The congeniality of the atmosphere was put there in the wake of intrusion of tribals from across the border. With the passage of time, the Government of India has been taking a cue from the fact that the people of Jammu and Kashmir have exercised their faith in the accession of J&K with India “through ballot”.
The poll percentage in the election of the state legislature or 2014 Lok Sabha polls was all along good and if compared to other states of the republic, it would look to very good. New records were set as people thronged voting centres. Even the turmoil of yesteryears where the fatalities were substantial in number could not impact the voter turnout in the last parliamentary and assembly election.
However, this claim of India looks to have been nipped in the bud by the turnout in the recent by-poll of one of the two parliamentary constituencies. The 24×7 campaigning by all the mainstream political parties including the two in the government could only get seven per cent people to vote. Eight persons were killed by forces to ensure ‘peace’.
This is for the first time during last two and half decades of conflict in Jammu and Kashmir that the pro-independence or pro-Pakistan organisations got such an effective response to their poll boycott call. This milestone could only be achieved by using different methods to get out the people from participating in the elections.
One wonders how the republic of India shall now showcase this near decimal participation in the election process. How is New Delhi now going to counter the narrative of one section in the world who always believed that election was no alternative to the referendum. The question is what went wrong which brought a very good percentage of voter turnout in past to decimal levels.

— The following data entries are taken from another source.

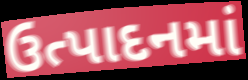
ઉત્પાદનમાંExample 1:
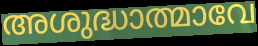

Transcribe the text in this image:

അശുദ്ധാത്മാവേ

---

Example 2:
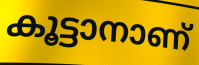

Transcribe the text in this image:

കൂട്ടാനാണ്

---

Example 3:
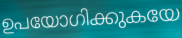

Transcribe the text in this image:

ഉപയോഗിക്കുകയേ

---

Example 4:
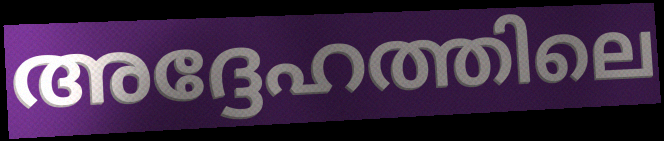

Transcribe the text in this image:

അദ്ദേഹത്തിലെ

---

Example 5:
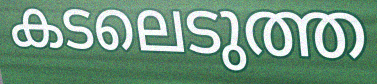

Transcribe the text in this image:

കടലെടുത്തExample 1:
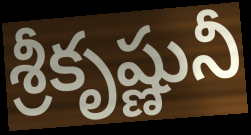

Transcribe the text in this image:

శ్రీకృష్ణునీ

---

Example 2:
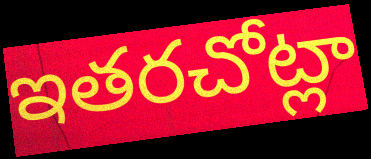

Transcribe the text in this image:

ఇతరచోట్లా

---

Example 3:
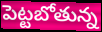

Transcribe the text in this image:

పెట్టబోతున్న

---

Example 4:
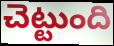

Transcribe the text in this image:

చెట్టుంది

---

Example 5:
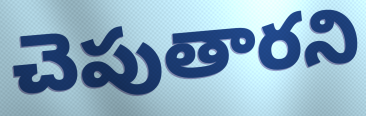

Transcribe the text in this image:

చెపుతారని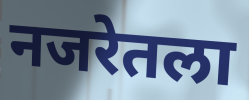
नजरेतलाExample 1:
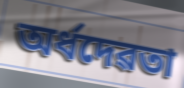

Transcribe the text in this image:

অৰ্ধদেৱতা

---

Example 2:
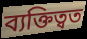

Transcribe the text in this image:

ব্যক্তিত্বত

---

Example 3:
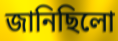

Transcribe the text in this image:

জানিছিলো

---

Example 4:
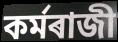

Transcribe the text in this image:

কৰ্মৰাজী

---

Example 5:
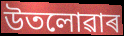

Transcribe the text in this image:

উতলোৱাৰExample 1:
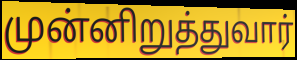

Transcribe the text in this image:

முன்னிறுத்துவார்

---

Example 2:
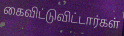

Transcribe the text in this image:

கைவிட்டுவிட்டார்கள்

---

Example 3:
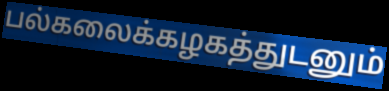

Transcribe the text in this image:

பல்கலைக்கழகத்துடனும்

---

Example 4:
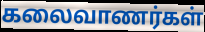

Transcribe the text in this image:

கலைவாணர்கள்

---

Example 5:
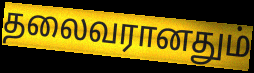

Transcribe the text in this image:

தலைவரானதும்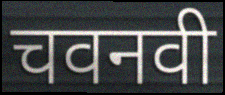
चवनवीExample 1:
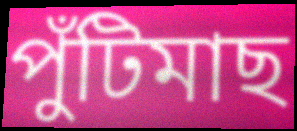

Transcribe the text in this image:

পুঁটিমাছ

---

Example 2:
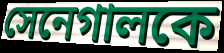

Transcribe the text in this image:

সেনেগালকে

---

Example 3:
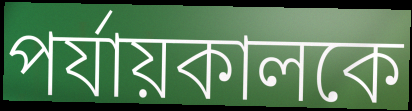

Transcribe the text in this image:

পর্যায়কালকে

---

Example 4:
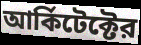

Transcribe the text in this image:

আর্কিটেক্টের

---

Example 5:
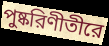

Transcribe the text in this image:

পুষ্করিণীতীরে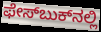
ಫೇಸ್‌ಬುಕ್‌ನಲ್ಲಿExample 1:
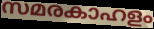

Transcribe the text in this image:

സമരകാഹളം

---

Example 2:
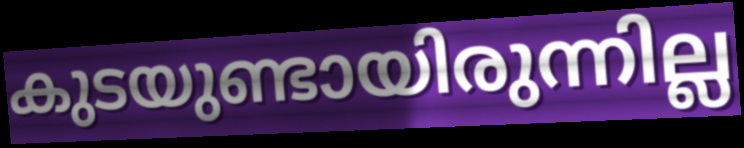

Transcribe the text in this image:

കുടയുണ്ടായിരുന്നില്ല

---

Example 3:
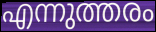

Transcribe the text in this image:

എന്നുത്തരം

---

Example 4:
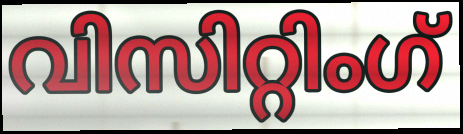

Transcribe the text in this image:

വിസിറ്റിംഗ്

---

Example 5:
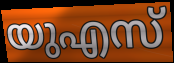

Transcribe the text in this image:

യുഎസ്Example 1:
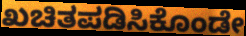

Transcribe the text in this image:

ಖಚಿತಪಡಿಸಿಕೊಂಡೇ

The mainstream political parties and especially the two which are in the government need to ponder on the issue. The whole election process has raised many questions. Either the situation was not conducive which demonstrates the fact that the administration did not take required steps to maintain law and order and provide a conducive atmosphere for people to cast their vote. Or the mainstream politics has lost its grip on this part of the conflict zone. The buzz in the Valley is that the mainstream has lost relevance and faith in people. Is this the end of democratic processes in Kashmir?